→ **Dataset entries**:
---+---
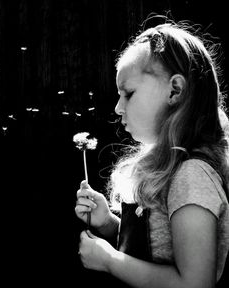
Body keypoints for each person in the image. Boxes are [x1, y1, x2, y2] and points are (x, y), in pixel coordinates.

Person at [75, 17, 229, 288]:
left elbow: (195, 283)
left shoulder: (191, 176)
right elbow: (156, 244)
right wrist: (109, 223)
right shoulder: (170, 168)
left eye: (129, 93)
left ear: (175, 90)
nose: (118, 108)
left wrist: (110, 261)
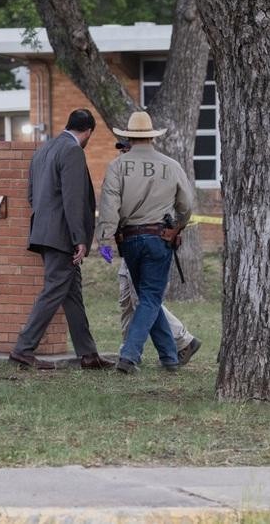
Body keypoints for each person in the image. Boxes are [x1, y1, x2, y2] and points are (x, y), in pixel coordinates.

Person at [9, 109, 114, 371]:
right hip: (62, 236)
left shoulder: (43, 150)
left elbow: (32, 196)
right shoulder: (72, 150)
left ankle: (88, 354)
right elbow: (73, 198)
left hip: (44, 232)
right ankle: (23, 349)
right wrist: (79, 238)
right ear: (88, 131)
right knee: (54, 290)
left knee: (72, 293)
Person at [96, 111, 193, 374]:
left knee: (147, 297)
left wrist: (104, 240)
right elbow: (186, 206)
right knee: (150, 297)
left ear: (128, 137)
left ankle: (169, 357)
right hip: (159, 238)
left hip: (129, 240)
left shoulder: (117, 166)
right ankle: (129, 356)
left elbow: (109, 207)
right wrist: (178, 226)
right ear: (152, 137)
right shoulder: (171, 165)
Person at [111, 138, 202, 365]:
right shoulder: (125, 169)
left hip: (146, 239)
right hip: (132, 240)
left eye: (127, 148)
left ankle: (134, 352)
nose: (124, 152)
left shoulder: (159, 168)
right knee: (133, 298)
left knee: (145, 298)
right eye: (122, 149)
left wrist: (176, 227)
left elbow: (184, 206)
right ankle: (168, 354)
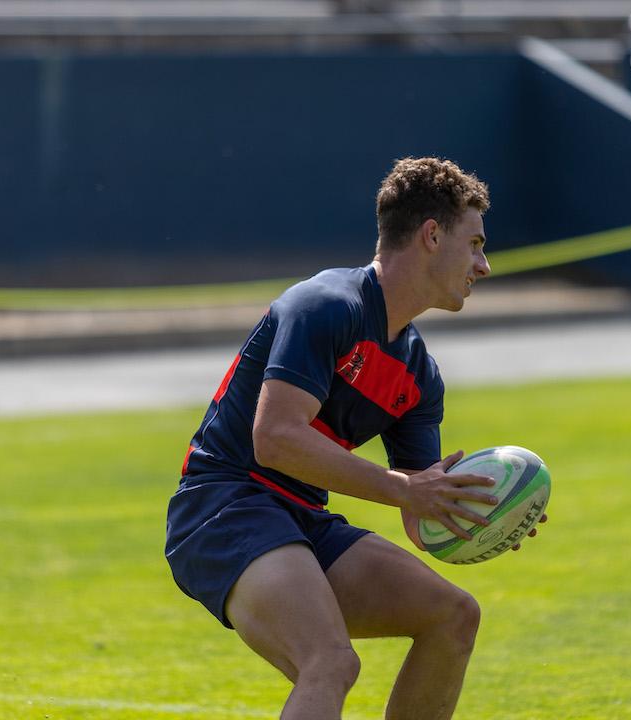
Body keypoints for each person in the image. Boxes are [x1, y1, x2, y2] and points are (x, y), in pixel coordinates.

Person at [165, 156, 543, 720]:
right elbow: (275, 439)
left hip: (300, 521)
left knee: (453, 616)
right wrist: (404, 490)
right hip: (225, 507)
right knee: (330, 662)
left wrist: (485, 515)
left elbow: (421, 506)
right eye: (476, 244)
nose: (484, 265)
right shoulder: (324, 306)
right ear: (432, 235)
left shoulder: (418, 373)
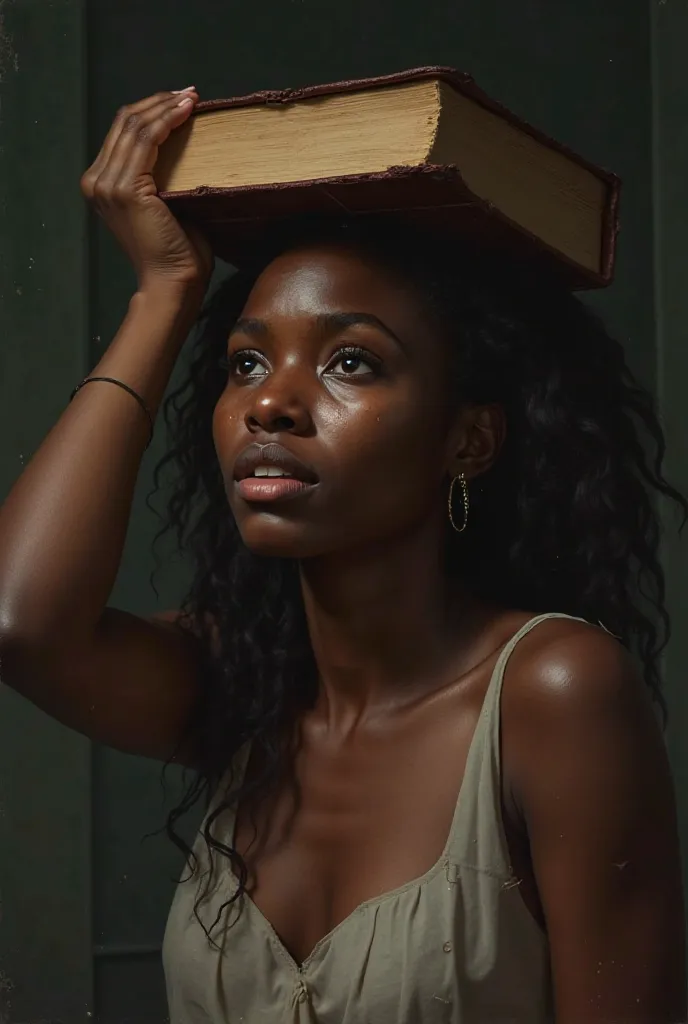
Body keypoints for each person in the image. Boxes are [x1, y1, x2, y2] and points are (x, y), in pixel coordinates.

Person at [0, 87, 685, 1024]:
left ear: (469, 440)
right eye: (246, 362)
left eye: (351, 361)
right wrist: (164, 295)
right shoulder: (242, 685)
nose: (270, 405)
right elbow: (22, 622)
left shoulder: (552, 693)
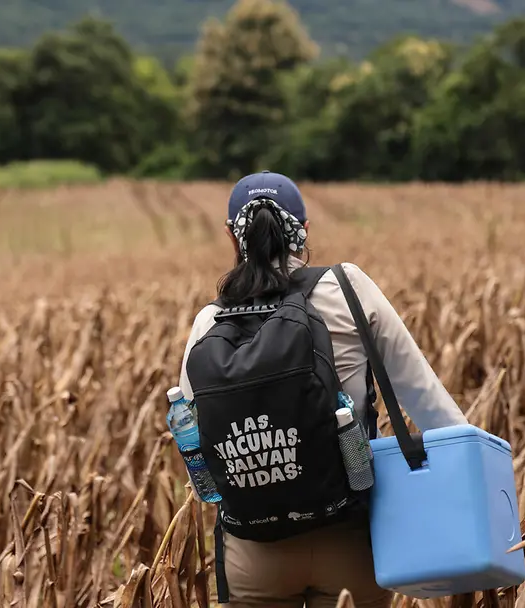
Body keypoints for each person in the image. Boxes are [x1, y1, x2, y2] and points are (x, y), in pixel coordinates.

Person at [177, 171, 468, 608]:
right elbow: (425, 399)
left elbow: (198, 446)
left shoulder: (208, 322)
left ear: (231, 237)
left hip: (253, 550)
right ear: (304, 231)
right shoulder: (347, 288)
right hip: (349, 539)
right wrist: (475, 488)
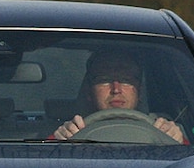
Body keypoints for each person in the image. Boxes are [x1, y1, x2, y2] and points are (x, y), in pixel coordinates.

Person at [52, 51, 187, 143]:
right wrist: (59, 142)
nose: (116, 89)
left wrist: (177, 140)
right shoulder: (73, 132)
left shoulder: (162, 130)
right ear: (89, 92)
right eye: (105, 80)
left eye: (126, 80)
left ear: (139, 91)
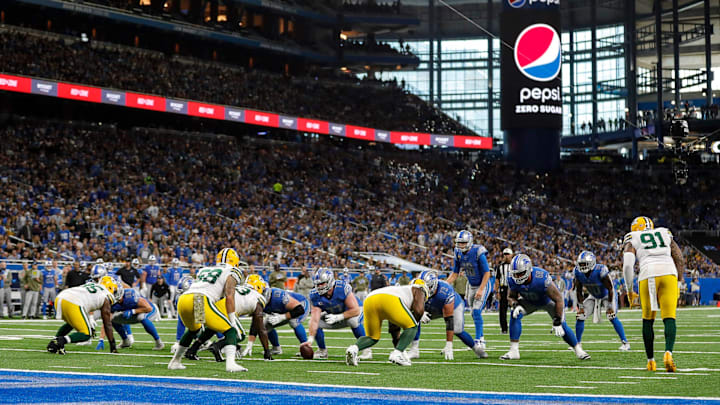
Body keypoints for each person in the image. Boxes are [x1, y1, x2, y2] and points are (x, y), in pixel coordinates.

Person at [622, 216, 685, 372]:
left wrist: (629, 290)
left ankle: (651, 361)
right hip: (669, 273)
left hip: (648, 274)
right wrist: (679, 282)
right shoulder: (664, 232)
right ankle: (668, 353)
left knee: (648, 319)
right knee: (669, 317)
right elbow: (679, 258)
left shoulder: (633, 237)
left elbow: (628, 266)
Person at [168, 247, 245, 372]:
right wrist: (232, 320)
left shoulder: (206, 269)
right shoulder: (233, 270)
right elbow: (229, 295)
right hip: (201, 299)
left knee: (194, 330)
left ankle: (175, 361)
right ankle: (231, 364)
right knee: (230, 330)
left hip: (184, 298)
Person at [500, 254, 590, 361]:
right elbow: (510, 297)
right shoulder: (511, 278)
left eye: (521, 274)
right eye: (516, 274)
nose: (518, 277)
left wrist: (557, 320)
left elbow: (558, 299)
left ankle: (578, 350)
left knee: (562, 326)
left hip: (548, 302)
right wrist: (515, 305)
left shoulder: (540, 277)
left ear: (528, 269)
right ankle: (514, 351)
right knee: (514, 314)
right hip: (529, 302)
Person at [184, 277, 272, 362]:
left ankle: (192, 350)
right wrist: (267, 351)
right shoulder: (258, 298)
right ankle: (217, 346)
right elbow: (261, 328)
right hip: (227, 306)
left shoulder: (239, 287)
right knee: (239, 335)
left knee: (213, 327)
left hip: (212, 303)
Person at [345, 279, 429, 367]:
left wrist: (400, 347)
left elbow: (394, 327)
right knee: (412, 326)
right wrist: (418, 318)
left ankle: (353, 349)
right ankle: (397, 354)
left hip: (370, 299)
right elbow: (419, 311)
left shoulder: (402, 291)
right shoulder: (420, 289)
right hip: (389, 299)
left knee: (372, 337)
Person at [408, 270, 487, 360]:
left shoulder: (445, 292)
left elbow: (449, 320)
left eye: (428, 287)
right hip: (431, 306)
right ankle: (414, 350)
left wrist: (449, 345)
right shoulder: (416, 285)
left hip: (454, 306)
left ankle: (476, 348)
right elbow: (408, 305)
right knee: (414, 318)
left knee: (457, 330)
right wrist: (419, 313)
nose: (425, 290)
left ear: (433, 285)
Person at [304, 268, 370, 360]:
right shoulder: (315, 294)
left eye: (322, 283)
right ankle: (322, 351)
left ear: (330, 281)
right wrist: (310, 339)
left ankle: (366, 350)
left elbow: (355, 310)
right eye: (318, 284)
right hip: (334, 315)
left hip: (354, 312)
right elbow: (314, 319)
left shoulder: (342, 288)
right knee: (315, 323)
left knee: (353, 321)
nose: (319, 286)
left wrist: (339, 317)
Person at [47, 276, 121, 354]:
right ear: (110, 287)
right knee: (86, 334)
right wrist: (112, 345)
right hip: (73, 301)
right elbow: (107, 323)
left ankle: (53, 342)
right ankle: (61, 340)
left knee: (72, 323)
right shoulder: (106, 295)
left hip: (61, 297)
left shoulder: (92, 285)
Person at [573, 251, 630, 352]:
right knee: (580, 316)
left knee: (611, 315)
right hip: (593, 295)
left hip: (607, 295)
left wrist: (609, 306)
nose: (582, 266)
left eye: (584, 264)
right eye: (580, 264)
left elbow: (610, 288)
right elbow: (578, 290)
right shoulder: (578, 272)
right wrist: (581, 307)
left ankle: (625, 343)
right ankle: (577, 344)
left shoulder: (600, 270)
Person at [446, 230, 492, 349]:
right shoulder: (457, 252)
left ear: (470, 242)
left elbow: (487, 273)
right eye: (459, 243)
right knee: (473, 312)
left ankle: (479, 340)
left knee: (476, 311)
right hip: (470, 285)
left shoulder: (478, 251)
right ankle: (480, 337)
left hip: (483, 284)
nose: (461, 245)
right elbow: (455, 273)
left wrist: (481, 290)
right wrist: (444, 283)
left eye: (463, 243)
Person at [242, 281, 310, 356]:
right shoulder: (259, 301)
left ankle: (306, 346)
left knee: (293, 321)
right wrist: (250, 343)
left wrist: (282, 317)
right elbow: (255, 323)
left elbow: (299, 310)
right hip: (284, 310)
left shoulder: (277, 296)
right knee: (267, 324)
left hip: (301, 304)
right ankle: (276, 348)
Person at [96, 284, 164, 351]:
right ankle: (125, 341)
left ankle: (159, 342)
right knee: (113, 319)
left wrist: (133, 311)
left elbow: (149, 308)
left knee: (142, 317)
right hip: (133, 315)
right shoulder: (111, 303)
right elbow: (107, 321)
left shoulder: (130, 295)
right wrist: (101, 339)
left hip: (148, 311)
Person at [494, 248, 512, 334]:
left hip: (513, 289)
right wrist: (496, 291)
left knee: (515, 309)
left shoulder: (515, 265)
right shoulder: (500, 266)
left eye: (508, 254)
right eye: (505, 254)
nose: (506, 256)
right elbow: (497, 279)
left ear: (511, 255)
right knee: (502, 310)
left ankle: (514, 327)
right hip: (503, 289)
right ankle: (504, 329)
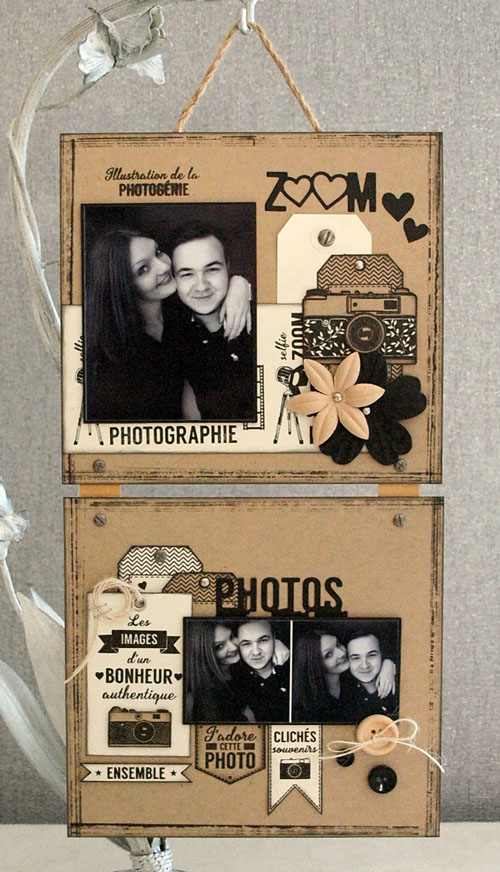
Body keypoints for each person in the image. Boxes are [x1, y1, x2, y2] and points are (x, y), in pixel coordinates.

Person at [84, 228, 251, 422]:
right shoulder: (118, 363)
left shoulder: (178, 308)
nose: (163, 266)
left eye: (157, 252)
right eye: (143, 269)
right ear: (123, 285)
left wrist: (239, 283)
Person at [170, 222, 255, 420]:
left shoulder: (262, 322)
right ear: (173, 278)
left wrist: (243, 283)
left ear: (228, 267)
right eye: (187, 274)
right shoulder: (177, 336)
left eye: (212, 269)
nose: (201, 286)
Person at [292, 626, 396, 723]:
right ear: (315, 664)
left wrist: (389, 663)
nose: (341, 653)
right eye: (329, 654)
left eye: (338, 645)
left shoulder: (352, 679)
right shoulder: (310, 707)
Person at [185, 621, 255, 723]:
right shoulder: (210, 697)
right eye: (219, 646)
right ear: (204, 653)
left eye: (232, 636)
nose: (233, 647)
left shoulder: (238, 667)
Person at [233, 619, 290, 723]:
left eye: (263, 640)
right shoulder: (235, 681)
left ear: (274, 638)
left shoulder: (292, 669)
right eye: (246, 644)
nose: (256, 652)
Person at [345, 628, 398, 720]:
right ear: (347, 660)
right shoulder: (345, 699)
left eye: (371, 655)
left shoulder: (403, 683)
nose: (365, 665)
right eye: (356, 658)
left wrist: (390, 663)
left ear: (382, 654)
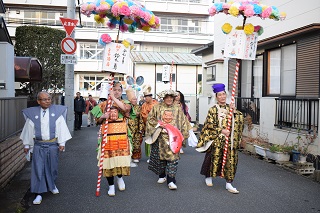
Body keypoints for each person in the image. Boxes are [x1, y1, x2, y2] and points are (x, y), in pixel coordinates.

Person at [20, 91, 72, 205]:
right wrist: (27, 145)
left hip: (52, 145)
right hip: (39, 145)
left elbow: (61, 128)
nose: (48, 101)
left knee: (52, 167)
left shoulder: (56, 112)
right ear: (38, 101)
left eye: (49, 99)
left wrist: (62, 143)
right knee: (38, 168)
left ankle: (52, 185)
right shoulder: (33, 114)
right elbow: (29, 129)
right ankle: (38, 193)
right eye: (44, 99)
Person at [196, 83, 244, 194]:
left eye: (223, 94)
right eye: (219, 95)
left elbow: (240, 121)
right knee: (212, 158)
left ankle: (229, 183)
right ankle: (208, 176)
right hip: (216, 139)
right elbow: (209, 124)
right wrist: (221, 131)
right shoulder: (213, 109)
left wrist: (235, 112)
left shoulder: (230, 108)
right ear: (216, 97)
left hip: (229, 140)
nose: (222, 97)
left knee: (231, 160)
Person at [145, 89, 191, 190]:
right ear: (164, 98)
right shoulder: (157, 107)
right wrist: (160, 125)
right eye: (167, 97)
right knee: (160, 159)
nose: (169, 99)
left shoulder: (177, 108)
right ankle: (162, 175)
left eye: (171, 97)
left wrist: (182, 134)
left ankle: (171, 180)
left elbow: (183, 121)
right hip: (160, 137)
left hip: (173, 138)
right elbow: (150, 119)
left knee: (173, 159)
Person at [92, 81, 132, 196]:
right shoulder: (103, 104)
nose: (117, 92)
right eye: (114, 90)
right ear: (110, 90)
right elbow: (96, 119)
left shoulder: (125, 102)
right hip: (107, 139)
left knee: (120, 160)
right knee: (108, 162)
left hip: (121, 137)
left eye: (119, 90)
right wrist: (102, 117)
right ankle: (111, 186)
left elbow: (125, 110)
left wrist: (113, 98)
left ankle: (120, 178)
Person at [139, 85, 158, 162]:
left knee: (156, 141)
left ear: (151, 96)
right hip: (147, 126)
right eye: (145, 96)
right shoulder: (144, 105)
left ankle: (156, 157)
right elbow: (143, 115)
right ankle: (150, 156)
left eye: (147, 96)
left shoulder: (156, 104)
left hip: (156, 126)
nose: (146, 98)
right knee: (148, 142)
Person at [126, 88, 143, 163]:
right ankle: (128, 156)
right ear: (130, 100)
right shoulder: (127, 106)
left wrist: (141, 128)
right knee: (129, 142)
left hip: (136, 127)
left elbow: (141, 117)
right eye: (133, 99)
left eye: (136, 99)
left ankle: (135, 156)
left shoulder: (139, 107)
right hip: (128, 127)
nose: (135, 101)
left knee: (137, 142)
---+---
→ **Problem**: Could you write out, exactly as they stand, only the lines above that begin at the line with "nose: (461, 245)" and stop after the line with "left wrist: (133, 311)"?

→ **Finished exercise**:
nose: (461, 245)
right elbow: (455, 273)
left wrist: (481, 290)
right wrist: (444, 283)
left eye: (463, 243)
Person at [242, 281, 310, 356]:
right shoulder: (259, 301)
left ankle: (306, 346)
left knee: (293, 321)
right wrist: (250, 343)
left wrist: (282, 317)
right elbow: (255, 323)
left elbow: (299, 310)
right hip: (284, 310)
left shoulder: (277, 296)
right knee: (267, 324)
left hip: (301, 304)
right ankle: (276, 348)
Person at [96, 284, 164, 351]:
right ankle: (125, 341)
left ankle: (159, 342)
right knee: (113, 319)
left wrist: (133, 311)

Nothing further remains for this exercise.